In late 2024, during the 20th-anniversary celebrations of the first book, Clarke mentioned she’s still "at work" on things in that universe. But she’s 65 now. She’s firm about "writing the way she can." She isn't pushing herself to hit a corporate deadline.

If we get a Strange and Norrell sequel, it will likely look different than the first. It might be slimmer. It might be a collection of interconnected novellas. Honestly, after Piranesi, most fans are just happy she's writing at all.


Actionable Steps for Fans

If you are itching for more of this world and can't wait another decade, here is what you should actually do:

  • Read "The Ladies of Grace Adieu": This is a collection of short stories by Clarke.
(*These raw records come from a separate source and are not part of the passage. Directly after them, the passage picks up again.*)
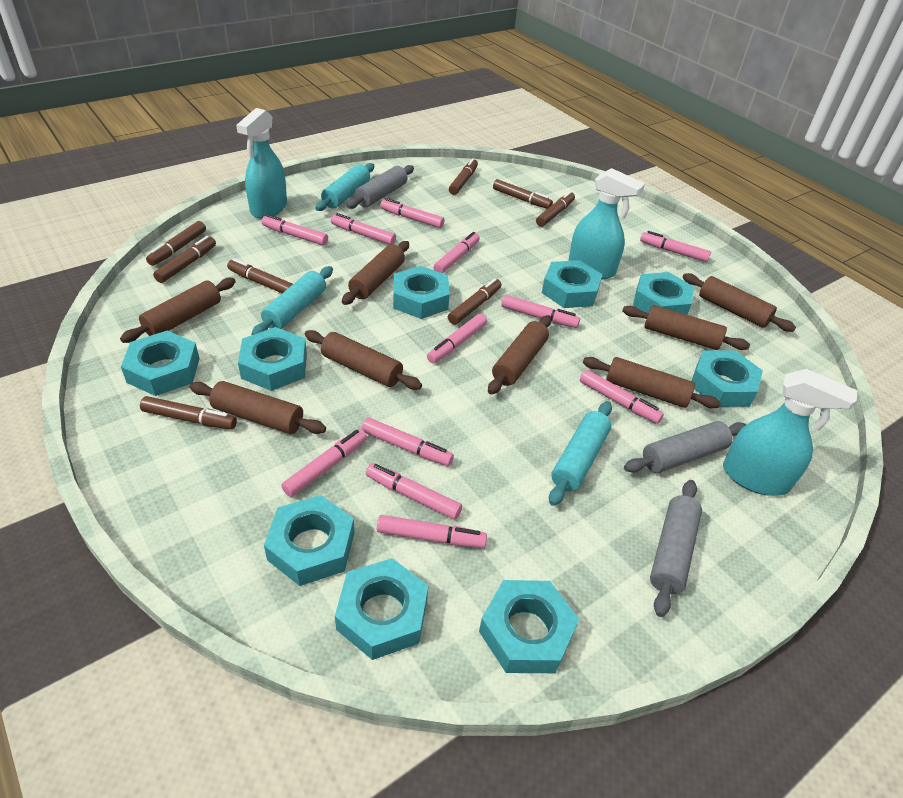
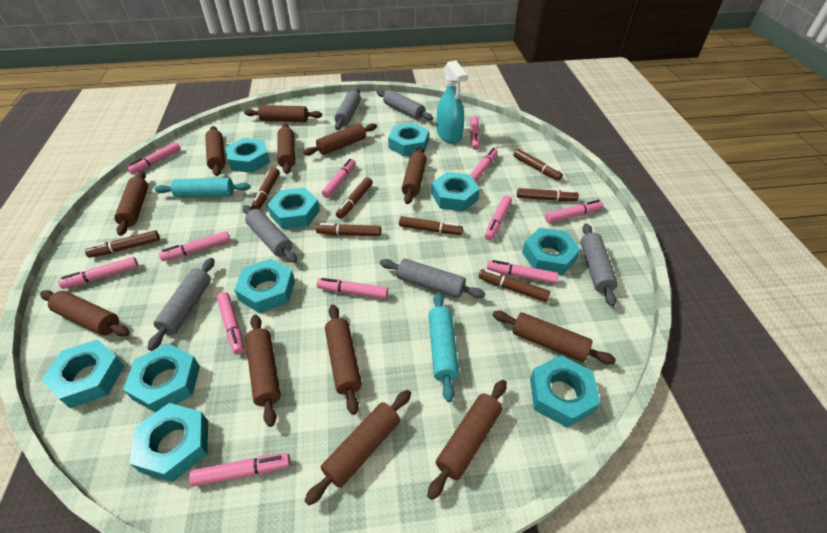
brown rolling pin: [120,278,236,343] [189,381,326,434] [305,330,422,390] [342,241,409,305] [488,315,551,394] [583,357,721,408] [623,305,750,350] [682,273,796,332] = 8 -> [40,290,130,337] [114,171,148,236] [205,126,225,176] [244,105,322,122] [245,315,281,427] [278,123,295,174] [303,123,377,156] [304,390,411,506] [325,304,362,415] [402,147,427,204] [427,380,507,500] [492,311,616,364] = 12
grey rolling pin: [346,165,414,209] [624,421,747,473] [650,480,702,617] = 3 -> [148,258,214,351] [242,205,297,263] [335,88,361,130] [377,90,433,120] [380,259,485,298] [580,223,618,306] = 6
turquoise nut: [121,331,200,396] [238,327,307,391] [264,495,354,586] [335,558,428,660] [393,266,450,319] [479,580,579,673] [542,260,603,308] [633,272,694,315] [692,350,763,407] = 9 -> [41,339,125,408] [123,344,200,413] [130,403,208,482] [226,138,270,173] [234,259,295,313] [267,187,320,229] [388,123,429,156] [432,172,480,212] [522,228,581,276] [530,355,600,428] = 10
turquoise rolling pin: [251,266,333,335] [315,163,374,211] [549,401,612,506] = 3 -> [155,178,251,198] [429,293,459,402] = 2
turquoise spray bottle: [236,108,287,219] [569,168,645,279] [723,368,857,496] = 3 -> [437,60,467,144] = 1

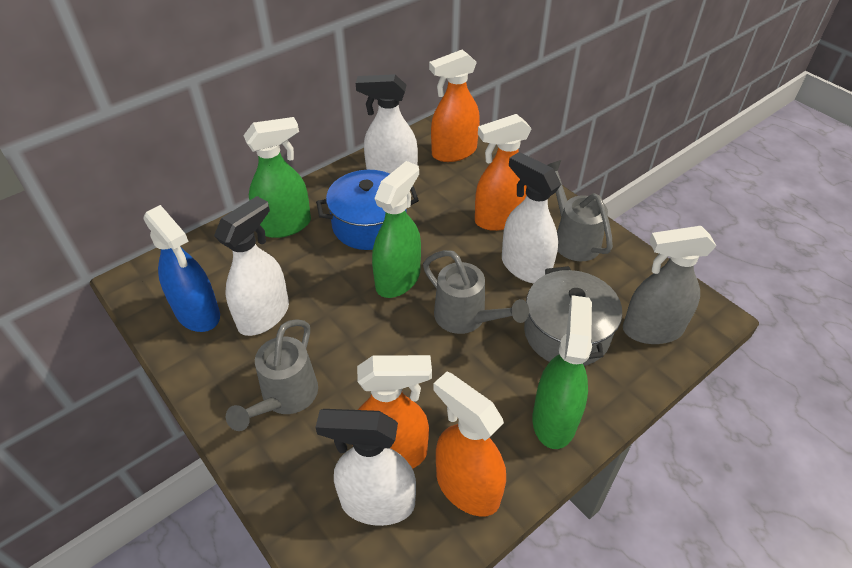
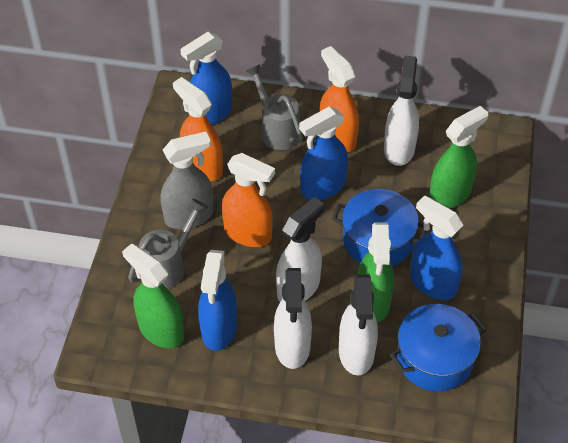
blue pot: [316,170,419,250] = 1 -> [332,189,427,266] [390,304,487,391] = 2
blue spray bottle: [143,205,220,332] = 1 -> [180,32,232,125] [198,250,237,351] [299,107,348,200] [410,195,463,300] = 4
grey pot: [524,266,622,366] = 1 -> none = 0
grey watering can: [226,319,318,431] [423,250,529,334] [547,160,613,261] = 3 -> [128,199,208,289] [246,64,303,150] = 2
orange spray bottle: [357,355,432,469] [429,50,480,162] [433,372,506,517] [475,114,531,231] = 4 -> [173,77,223,181] [222,153,275,247] [320,46,359,153] = 3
Most people ignore it, but it’s literally set in the same world. It has the footnotes. It has the Duke of Portland. It’s the closest thing to a sequel we currently have.
  • Check out "The Wood at Midwinter": Released recently (2024), it’s a short, wintry tale that proves she hasn't lost her touch for the eerie and the magical.
  • Stop trusting "placeholder" dates: Retailers like Amazon or Book Depository often put "December 31" dates on books that don't exist yet just to fill their database. If Bloomsbury (her publisher) hasn't announced it, it isn't real.
  • Follow the author's health updates: Understanding ME/CFS helps set realistic expectations. This isn't writer's block; it's a physical limitation.

The world of the Raven King is still there. It’s just currently obscured by a very thick English fog.